* TRECHO APRESENTADO:

O executivo prosseguiu: “E não poderíamos deixar de pensar em como eles trabalhariam com o nosso produto – como comunicam e agem com ele. O conteúdo é rei, mas como deixo trabalharem com o meu conteúdo?”. Nesse sentido, ele detalhou que os ISPs, mesmo trabalhando em parceria com a Paramount, não fazem uso da comunicação de marca da Paramount, mas precisam estar alinhados ao que a empresa faz.

O streaming exibe, por exemplo, a Copa Libertadores, que segundo Francis, “é rigorosa com tudo”. Então a dificuldade está em alinhar os discursos e garantir que o conteúdo seja comunicado e trabalhado da melhor maneira. “Temos que olhar para isso de forma carinhosa para não sermos prejudicados. Nossos parceiros nos ajudam a chegar a outros lugares, atendem os clientes com qualidade, entregam nosso produto e são guardiões do nosso negócio. Estamos juntos desses parceiros. Mas é importante termos esse cuidado”, ressaltou. A Paramount segue atenta a oportunidades nesse mercado, que muito interessa a ela pela positiva trajetória até o momento. Assim como a Globo, a empresa tem números bastante expressivos, e destaca que os acordos com os ISPs foram impulsionadores para mais do que dobrar o número de assinantes do Paramount+.

Papel dos agregadores

Adriana Naves, head de distribuição para América Latina da Roku, representa um outro tipo de agente da cadeia, que é o agregador. A Roku se define como um “streaming simplificado”, uma vez que reúne os apps favoritos do usuário e oferece funcionalidades como a busca por voz. Hoje, ela tem quase 84 milhões de usuários no mundo, e segundo Naves, o número no Brasil é bastante relevante. Ela contou que, ainda mundialmente falando, a Roku cresceu 14% ano a ano nos lares que têm algum aparelho da marca, com um aumento de 20% no número de horas de streaming consumidas. É uma média de quatro horas por pessoa.

* INSTRUÇÕES A SEGUIR: Como fica, em forma de lista e mantendo os fatos principais, o parágrafo do trecho acima que começa com "Adriana Naves, head de distribuição"?

* LINHAS FORNECIDAS:

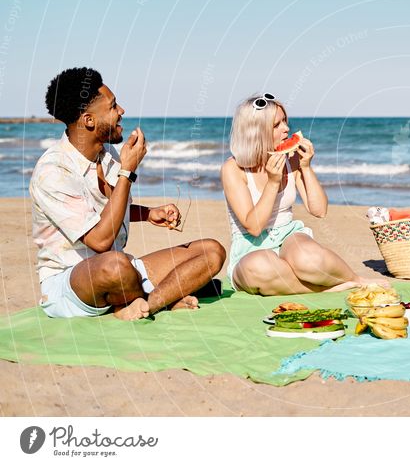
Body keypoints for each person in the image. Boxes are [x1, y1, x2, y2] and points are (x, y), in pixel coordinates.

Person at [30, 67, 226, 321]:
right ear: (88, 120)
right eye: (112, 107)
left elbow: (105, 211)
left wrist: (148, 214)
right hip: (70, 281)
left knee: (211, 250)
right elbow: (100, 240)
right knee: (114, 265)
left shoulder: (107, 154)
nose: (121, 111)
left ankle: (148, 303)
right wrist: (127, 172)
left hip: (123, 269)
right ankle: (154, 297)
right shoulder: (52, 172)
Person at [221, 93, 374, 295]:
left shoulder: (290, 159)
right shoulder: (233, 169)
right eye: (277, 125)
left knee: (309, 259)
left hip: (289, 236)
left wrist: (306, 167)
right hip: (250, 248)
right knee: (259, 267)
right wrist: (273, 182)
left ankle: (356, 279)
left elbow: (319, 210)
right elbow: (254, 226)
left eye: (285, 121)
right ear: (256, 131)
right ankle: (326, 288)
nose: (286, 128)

---

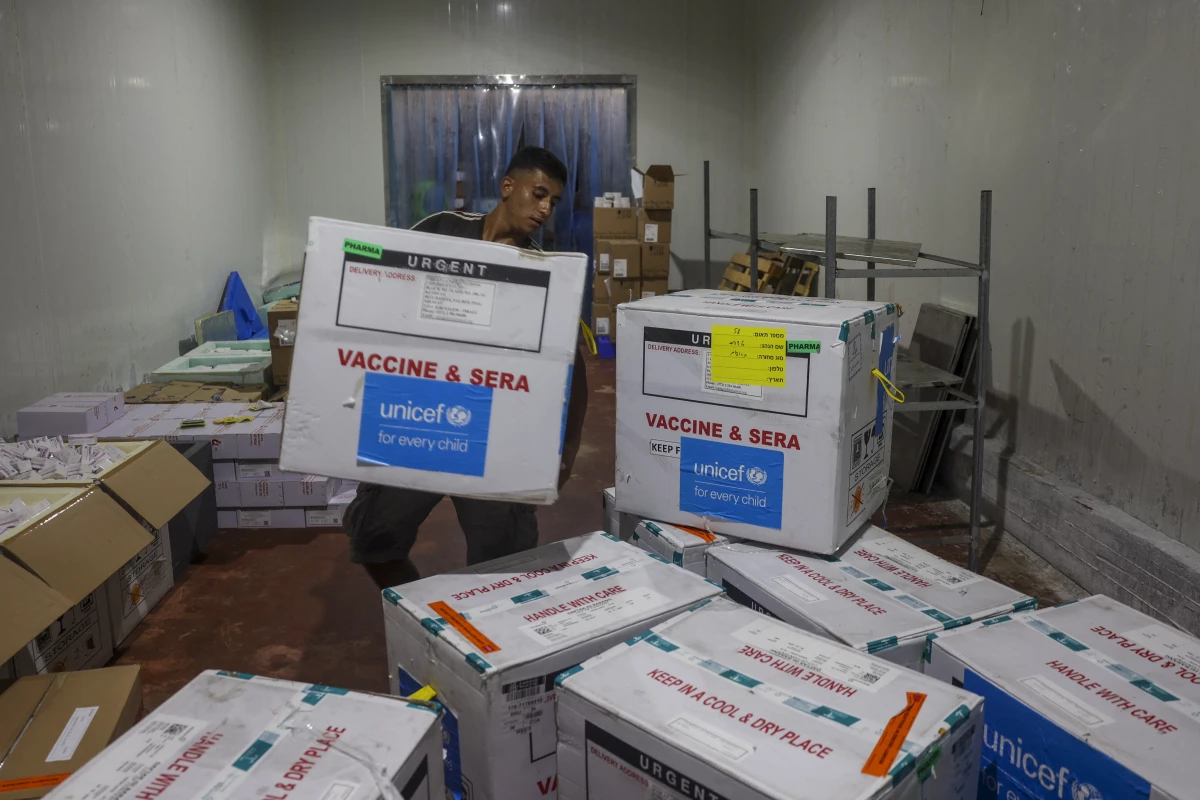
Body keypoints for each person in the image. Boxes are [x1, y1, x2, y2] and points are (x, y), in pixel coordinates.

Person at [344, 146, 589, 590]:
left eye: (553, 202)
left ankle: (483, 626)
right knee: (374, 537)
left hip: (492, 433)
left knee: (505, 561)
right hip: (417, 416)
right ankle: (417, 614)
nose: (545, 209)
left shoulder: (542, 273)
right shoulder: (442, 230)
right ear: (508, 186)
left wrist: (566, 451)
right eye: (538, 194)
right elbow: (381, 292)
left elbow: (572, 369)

* CAMPO DE RESPOSTA:
- Adriana Naves é head de distribuição para a América Latina da Roku. A empresa representa o agregador, outro tipo de agente da cadeia.
- A Roku se define como um "streaming simplificado": reúne os apps favoritos do usuário e oferece funcionalidades como a busca por voz.
- Hoje tem quase 84 milhões de usuários no mundo. Segundo Naves, o número no Brasil é bastante relevante.
- Mundialmente, cresceu 14% ano a ano nos lares com algum aparelho da marca.
- O número de horas de streaming consumidas aumentou 20%, com média de quatro horas por pessoa.